WORK ORDER
Word for word, retype every line of the data.

★ ★ ★ ★

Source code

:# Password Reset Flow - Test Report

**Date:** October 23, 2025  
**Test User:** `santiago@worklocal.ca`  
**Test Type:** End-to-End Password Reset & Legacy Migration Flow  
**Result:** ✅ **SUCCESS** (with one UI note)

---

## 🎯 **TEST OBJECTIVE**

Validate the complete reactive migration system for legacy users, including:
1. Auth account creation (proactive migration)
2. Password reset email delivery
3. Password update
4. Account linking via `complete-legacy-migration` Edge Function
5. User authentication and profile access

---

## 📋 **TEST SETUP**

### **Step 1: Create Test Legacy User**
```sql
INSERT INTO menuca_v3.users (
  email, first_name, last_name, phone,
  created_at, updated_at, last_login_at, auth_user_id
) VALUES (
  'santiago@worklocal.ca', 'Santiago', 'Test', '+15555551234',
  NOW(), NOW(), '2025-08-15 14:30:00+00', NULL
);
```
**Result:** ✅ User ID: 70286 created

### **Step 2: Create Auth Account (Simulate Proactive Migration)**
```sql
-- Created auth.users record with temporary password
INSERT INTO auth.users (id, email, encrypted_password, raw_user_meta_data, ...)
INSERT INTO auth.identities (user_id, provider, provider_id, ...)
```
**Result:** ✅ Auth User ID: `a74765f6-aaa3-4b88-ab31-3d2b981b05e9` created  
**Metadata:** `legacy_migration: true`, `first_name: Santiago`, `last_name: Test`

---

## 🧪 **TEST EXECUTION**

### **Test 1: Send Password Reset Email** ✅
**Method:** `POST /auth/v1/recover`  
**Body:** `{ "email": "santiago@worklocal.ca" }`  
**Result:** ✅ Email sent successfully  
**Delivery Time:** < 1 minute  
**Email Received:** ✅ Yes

★ ★ ★ ★

YOUR SOLUTION
Source code

:# Password Reset Flow - Test Report

**Date:** October 23, 2025  
**Test User:** `santiago@worklocal.ca`  
**Test Type:** End-to-End Password Reset & Legacy Migration Flow  
**Result:** ✅ **SUCCESS** (with one UI note)

---

## 🎯 **TEST OBJECTIVE**

Validate the complete reactive migration system for legacy users, including:
1. Auth account creation (proactive migration)
2. Password reset email delivery
3. Password update
4. Account linking via `complete-legacy-migration` Edge Function
5. User authentication and profile access

---

## 📋 **TEST SETUP**

### **Step 1: Create Test Legacy User**
```sql
INSERT INTO menuca_v3.users (
  email, first_name, last_name, phone,
  created_at, updated_at, last_login_at, auth_user_id
) VALUES (
  'santiago@worklocal.ca', 'Santiago', 'Test', '+15555551234',
  NOW(), NOW(), '2025-08-15 14:30:00+00', NULL
);
```
**Result:** ✅ User ID: 70286 created

### **Step 2: Create Auth Account (Simulate Proactive Migration)**
```sql
-- Created auth.users record with temporary password
INSERT INTO auth.users (id, email, encrypted_password, raw_user_meta_data, ...)
INSERT INTO auth.identities (user_id, provider, provider_id, ...)
```
**Result:** ✅ Auth User ID: `a74765f6-aaa3-4b88-ab31-3d2b981b05e9` created  
**Metadata:** `legacy_migration: true`, `first_name: Santiago`, `last_name: Test`

---

## 🧪 **TEST EXECUTION**

### **Test 1: Send Password Reset Email** ✅
**Method:** `POST /auth/v1/recover`  
**Body:** `{ "email": "santiago@worklocal.ca" }`  
**Result:** ✅ Email sent successfully  
**Delivery Time:** < 1 minute  
**Email Received:** ✅ Yes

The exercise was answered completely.